§ **Task to carry out**
Change "common name" to "vernacular name" in the records from the start up to and including the line with "genus: Verrucosa", and give those lines again with nothing else altered.

§ **Exercise materials**

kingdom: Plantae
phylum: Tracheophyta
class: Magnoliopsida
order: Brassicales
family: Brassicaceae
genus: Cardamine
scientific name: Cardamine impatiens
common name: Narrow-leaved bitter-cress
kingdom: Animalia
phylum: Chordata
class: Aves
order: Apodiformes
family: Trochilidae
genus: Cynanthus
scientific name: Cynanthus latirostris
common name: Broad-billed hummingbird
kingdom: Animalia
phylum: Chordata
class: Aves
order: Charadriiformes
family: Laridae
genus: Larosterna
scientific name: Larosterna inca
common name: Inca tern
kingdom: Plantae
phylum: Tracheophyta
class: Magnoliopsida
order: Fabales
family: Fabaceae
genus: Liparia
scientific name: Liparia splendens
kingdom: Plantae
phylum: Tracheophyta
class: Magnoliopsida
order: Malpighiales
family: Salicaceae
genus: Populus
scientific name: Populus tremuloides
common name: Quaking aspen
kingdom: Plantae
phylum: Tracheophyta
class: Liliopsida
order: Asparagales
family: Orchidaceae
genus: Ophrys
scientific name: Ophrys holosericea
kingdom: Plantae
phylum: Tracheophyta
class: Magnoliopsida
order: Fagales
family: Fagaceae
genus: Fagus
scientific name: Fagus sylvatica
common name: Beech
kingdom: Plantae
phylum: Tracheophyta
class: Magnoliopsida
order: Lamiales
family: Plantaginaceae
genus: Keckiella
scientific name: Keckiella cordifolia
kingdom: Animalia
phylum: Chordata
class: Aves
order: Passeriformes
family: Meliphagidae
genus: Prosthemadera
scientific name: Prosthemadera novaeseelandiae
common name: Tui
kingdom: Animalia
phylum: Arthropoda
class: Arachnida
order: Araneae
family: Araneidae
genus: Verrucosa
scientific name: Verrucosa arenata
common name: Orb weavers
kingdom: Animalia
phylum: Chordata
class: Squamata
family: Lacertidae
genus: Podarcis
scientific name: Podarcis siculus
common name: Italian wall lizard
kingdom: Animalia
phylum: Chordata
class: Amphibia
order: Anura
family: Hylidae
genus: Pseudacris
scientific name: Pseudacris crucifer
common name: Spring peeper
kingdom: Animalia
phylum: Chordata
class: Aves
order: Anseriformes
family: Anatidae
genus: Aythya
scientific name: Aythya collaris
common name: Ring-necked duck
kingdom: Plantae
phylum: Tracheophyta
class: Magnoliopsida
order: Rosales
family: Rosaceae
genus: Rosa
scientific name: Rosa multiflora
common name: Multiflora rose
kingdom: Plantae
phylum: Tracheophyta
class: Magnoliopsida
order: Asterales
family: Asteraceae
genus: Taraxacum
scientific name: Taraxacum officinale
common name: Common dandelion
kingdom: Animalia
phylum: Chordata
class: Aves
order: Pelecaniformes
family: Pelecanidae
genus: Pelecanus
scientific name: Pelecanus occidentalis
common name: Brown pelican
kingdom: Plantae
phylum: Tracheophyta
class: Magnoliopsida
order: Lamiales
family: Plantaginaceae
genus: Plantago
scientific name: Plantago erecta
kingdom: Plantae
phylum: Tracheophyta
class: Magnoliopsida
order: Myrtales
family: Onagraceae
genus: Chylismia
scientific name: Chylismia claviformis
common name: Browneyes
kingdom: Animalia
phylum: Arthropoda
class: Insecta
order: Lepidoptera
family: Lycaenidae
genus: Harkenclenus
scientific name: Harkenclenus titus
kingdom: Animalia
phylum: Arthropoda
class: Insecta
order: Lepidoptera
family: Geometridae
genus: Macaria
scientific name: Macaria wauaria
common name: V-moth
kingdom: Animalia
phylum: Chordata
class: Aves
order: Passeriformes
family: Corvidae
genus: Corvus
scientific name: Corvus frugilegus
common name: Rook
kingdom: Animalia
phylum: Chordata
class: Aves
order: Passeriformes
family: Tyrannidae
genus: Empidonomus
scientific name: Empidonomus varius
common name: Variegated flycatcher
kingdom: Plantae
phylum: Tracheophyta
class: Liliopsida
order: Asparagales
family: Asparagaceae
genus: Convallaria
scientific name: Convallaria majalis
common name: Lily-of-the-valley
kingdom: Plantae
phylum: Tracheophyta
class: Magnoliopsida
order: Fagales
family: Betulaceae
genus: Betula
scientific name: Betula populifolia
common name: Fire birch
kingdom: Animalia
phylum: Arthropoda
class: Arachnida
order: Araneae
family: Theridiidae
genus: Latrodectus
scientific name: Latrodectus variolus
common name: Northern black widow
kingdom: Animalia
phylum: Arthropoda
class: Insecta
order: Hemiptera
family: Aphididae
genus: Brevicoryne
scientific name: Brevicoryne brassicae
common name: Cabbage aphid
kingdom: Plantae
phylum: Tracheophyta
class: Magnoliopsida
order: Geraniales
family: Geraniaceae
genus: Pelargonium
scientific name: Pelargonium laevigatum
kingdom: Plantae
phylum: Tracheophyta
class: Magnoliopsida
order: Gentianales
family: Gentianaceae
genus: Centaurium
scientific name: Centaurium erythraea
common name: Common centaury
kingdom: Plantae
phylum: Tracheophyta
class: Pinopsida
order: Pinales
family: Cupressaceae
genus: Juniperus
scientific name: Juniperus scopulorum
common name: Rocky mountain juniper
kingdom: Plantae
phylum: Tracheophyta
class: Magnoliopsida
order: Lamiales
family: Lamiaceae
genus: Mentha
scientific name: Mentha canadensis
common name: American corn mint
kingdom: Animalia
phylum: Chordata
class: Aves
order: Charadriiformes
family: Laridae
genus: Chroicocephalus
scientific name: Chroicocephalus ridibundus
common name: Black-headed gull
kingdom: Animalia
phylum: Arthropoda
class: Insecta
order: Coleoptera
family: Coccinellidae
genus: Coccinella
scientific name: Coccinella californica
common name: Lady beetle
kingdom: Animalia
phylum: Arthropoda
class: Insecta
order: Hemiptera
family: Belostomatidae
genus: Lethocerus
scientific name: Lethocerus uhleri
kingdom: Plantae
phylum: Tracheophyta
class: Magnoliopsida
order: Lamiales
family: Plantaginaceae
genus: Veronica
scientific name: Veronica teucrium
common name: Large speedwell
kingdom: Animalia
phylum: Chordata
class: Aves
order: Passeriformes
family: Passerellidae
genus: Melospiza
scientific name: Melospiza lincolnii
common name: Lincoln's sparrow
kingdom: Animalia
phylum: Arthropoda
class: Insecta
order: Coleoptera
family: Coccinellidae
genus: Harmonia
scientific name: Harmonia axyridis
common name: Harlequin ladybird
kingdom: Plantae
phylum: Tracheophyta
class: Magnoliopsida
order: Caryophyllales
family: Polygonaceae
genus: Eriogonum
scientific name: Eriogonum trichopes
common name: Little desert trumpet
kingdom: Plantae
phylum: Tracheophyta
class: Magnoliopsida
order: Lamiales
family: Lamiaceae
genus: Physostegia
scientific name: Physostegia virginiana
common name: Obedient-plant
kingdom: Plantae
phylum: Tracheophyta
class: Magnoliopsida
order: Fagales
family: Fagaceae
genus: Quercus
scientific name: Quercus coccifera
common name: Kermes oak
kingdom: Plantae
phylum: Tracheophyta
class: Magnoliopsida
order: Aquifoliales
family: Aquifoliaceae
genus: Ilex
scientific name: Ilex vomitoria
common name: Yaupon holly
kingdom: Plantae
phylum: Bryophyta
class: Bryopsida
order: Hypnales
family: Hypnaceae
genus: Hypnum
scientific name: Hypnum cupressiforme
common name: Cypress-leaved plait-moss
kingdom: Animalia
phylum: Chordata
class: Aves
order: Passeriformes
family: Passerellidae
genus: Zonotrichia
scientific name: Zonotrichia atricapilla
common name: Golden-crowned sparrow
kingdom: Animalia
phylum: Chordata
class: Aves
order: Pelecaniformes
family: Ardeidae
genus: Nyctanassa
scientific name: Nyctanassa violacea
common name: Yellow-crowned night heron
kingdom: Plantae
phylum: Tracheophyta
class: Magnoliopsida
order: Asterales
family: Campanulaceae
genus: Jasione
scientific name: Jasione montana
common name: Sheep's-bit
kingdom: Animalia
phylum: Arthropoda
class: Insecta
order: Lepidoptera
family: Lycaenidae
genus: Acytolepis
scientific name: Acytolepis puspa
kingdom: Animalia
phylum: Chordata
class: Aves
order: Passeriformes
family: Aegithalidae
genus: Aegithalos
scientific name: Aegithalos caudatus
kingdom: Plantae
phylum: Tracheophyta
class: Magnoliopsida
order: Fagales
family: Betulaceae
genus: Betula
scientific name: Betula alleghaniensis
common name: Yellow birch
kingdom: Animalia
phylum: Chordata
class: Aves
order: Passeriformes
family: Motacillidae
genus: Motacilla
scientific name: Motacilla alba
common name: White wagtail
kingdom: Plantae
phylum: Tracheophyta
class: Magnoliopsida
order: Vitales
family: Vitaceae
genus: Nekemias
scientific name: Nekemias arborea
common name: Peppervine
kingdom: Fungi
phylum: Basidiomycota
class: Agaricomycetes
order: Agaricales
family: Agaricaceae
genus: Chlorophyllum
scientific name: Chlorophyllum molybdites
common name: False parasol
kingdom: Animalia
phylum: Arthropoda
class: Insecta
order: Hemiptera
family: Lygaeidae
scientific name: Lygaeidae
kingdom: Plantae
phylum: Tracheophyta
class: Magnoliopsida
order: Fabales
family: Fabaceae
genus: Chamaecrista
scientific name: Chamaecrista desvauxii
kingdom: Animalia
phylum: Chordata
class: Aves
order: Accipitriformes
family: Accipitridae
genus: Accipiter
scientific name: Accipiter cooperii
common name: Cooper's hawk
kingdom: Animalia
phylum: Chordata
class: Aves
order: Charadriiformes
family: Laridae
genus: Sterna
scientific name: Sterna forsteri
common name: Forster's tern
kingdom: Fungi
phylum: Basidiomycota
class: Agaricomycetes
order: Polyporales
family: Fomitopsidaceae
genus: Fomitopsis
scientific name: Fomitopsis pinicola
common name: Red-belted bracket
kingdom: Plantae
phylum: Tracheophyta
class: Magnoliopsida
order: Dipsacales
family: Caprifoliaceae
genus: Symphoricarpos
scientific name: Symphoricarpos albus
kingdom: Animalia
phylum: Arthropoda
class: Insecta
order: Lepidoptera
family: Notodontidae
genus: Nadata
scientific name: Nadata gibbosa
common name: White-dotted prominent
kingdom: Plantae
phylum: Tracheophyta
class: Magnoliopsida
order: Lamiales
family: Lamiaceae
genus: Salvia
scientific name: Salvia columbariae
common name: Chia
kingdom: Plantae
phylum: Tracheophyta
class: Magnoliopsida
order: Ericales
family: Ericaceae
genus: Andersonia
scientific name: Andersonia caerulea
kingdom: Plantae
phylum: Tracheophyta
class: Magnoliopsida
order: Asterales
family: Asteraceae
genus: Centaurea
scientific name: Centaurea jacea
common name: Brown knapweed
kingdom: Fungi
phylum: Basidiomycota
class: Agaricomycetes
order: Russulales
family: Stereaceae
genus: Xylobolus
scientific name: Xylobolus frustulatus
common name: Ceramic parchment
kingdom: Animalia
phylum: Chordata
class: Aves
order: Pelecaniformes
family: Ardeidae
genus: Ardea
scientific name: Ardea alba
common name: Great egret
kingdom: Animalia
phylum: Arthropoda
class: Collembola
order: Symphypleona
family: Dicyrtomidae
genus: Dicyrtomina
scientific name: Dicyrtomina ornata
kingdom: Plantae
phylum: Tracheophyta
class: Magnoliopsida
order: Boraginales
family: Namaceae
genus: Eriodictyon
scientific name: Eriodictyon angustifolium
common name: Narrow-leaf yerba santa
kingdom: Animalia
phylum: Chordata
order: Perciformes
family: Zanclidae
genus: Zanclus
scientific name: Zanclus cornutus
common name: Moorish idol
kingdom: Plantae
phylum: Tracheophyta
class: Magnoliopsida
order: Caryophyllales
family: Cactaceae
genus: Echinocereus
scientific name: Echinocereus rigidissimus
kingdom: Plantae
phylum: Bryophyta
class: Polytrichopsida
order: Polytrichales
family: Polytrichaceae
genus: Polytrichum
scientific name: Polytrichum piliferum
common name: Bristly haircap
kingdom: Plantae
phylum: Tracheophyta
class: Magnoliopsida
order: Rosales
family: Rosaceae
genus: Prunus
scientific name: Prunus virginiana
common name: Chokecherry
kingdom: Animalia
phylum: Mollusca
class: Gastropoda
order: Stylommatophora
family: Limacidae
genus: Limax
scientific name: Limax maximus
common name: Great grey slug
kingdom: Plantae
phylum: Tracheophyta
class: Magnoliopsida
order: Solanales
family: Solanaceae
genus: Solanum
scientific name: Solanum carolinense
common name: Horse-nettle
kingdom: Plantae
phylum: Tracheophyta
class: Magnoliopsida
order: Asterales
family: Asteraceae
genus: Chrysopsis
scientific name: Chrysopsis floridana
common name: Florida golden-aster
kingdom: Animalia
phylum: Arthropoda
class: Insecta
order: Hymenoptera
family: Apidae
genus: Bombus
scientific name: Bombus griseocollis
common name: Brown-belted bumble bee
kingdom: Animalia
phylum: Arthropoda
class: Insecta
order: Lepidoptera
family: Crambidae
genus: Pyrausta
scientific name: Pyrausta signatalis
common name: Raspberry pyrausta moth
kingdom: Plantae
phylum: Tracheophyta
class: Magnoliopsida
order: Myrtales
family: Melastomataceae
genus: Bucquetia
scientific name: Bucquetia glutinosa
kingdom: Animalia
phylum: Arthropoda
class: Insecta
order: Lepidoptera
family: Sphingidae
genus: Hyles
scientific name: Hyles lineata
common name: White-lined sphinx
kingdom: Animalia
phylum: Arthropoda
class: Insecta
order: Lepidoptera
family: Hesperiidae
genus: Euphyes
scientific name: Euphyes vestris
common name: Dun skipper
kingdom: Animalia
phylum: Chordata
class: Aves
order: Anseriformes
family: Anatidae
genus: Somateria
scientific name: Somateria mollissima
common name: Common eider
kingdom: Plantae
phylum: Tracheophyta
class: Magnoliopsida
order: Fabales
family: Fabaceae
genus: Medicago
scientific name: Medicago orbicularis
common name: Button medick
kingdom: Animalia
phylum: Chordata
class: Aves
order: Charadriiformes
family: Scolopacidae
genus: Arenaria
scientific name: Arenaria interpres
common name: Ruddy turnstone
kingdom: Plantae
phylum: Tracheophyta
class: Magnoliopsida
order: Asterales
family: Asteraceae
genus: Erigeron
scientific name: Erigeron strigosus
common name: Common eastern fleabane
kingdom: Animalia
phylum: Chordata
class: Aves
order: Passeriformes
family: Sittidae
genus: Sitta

§ **Solution**
kingdom: Plantae
phylum: Tracheophyta
class: Magnoliopsida
order: Brassicales
family: Brassicaceae
genus: Cardamine
scientific name: Cardamine impatiens
vernacular name: Narrow-leaved bitter-cress
kingdom: Animalia
phylum: Chordata
class: Aves
order: Apodiformes
family: Trochilidae
genus: Cynanthus
scientific name: Cynanthus latirostris
vernacular name: Broad-billed hummingbird
kingdom: Animalia
phylum: Chordata
class: Aves
order: Charadriiformes
family: Laridae
genus: Larosterna
scientific name: Larosterna inca
vernacular name: Inca tern
kingdom: Plantae
phylum: Tracheophyta
class: Magnoliopsida
order: Fabales
family: Fabaceae
genus: Liparia
scientific name: Liparia splendens
kingdom: Plantae
phylum: Tracheophyta
class: Magnoliopsida
order: Malpighiales
family: Salicaceae
genus: Populus
scientific name: Populus tremuloides
vernacular name: Quaking aspen
kingdom: Plantae
phylum: Tracheophyta
class: Liliopsida
order: Asparagales
family: Orchidaceae
genus: Ophrys
scientific name: Ophrys holosericea
kingdom: Plantae
phylum: Tracheophyta
class: Magnoliopsida
order: Fagales
family: Fagaceae
genus: Fagus
scientific name: Fagus sylvatica
vernacular name: Beech
kingdom: Plantae
phylum: Tracheophyta
class: Magnoliopsida
order: Lamiales
family: Plantaginaceae
genus: Keckiella
scientific name: Keckiella cordifolia
kingdom: Animalia
phylum: Chordata
class: Aves
order: Passeriformes
family: Meliphagidae
genus: Prosthemadera
scientific name: Prosthemadera novaeseelandiae
vernacular name: Tui
kingdom: Animalia
phylum: Arthropoda
class: Arachnida
order: Araneae
family: Araneidae
genus: Verrucosa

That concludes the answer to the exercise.